Predicted global warming would make it more difficult for farmers to achieve the increases in crop productivity needed to meet expected increases in demand for food during this century—because an increase in temperature of 1 °C has been shown to decrease grain production of some annual crop species by about 10 %. In considering strategies for breeding heat-resistant cultivars that have greater yield than current cultivars under hot conditions, high-temperature effects on germination, vegetative growth, reproductive development, and yield are reviewed. For several annual crop species, pollen development and seed or fruit set have been shown to be particularly sensitive to high temperatures occurring in the late-night to early-morning period. The few studies that have been conducted indicated that elevated atmospheric carbon dioxide concentration will not enable plants to overcome this problem. For a few crop species, heat-resistant cultivars have been bred by conventional hybridization and selection for heat tolerance during reproductive development and/or yield. The progress that has been made in breeding for heat resistance in cowpea, common bean, cotton, tomato, rice, and wheat are reviewed. The successes achieved in breeding with these crops using conventional hybridization and selection provide guidelines whereby further progress can be made in increasing the heat resistance of these and other crop species. For the future, DNA markers for what appear to be major genes conferring heat tolerance during reproductive development would be valuable because their use in selection could substantially enhance the efficiency whereby heat-resistant cultivars are bred.

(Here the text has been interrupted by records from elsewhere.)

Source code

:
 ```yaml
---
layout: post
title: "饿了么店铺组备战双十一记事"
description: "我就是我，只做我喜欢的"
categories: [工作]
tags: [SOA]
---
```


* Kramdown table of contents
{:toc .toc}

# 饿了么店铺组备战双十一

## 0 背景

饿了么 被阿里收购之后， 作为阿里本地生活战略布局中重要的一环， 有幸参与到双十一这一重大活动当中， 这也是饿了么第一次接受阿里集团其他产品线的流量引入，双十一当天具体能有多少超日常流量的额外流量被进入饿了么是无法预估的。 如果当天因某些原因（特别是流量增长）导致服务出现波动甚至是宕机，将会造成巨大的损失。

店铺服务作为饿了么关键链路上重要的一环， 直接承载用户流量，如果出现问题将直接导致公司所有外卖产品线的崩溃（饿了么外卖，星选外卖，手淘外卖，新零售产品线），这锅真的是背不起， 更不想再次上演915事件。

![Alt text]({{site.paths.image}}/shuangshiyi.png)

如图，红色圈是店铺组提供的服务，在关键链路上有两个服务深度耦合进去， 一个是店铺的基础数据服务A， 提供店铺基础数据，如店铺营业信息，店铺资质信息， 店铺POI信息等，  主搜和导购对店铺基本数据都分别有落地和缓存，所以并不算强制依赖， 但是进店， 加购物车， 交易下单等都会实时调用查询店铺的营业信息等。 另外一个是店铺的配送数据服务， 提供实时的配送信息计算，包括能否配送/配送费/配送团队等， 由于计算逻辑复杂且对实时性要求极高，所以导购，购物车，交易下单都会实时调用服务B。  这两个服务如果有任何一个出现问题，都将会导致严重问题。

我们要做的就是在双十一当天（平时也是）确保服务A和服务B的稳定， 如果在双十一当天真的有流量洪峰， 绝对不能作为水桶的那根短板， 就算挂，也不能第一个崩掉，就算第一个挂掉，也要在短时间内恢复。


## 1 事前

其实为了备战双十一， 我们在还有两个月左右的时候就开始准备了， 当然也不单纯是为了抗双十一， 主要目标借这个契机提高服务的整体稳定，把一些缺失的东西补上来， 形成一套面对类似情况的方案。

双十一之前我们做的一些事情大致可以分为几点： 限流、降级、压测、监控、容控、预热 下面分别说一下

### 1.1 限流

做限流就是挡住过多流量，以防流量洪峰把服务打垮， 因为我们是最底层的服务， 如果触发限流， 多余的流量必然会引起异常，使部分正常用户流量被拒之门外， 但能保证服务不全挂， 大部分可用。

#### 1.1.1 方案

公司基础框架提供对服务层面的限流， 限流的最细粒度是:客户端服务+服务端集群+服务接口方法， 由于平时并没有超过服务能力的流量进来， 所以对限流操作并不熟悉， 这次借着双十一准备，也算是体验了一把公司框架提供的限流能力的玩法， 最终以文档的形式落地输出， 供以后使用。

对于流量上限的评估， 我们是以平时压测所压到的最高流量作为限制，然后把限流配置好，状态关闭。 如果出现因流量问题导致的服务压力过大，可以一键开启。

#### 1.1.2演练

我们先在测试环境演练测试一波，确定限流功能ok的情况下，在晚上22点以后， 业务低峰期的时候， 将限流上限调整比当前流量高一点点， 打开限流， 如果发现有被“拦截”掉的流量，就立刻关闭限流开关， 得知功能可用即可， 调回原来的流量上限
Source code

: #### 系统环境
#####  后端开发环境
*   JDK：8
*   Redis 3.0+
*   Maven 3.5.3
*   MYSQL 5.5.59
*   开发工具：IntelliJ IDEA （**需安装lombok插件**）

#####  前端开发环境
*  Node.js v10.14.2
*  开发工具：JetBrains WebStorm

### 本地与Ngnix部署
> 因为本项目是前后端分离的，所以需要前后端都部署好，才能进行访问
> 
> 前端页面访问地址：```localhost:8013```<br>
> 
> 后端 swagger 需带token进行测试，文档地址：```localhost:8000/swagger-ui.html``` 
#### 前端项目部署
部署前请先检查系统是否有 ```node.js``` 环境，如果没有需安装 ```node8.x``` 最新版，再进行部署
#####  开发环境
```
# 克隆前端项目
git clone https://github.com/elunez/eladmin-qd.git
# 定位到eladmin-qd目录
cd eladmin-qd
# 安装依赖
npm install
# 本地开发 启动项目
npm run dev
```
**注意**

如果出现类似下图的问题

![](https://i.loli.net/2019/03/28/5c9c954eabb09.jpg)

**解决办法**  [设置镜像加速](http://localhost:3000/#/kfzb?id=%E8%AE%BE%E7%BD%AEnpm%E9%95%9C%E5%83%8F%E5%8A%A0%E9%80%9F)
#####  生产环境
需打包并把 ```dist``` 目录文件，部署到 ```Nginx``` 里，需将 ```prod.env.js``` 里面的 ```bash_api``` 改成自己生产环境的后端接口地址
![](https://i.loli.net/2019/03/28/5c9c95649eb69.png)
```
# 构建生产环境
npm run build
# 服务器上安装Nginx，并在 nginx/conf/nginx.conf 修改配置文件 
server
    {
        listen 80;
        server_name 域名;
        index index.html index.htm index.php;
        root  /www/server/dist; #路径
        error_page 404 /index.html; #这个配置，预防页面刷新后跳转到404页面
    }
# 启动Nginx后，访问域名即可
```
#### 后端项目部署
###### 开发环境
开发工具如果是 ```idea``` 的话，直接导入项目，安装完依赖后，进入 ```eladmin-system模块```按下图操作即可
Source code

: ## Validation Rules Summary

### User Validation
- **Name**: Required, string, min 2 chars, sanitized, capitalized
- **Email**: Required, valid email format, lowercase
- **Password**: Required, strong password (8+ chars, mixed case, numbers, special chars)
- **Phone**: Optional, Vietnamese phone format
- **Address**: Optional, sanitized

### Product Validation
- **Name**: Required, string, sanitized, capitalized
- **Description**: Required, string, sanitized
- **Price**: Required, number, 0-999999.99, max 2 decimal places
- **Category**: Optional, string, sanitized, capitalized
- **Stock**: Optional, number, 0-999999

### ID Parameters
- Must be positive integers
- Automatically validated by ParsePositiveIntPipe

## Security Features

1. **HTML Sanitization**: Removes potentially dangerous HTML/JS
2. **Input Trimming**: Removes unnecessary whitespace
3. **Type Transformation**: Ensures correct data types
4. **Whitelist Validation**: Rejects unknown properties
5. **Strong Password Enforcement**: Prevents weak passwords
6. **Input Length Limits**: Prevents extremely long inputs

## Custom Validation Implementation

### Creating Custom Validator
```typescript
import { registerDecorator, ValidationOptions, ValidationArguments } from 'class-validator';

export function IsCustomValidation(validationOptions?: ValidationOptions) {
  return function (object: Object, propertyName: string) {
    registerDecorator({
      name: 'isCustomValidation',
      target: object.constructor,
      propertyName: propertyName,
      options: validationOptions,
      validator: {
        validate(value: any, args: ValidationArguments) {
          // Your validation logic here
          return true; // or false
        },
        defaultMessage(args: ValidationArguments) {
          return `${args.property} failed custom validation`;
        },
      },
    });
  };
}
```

More upstream research on the development of crops with facultative apomictic breeding systems is warranted. Cultivars with an appropriate type of apomixis could have tolerance to the many stresses that damage reproductive development including chilling and drought, in addition to heat, because these cultivars do not require pollen development to achieve seed production. Apomictic cultivars have additional values including the ability of hybrids to produce true-breeding seed permitting the development of hybrid cultivars for crop species where it currently is not economically feasible.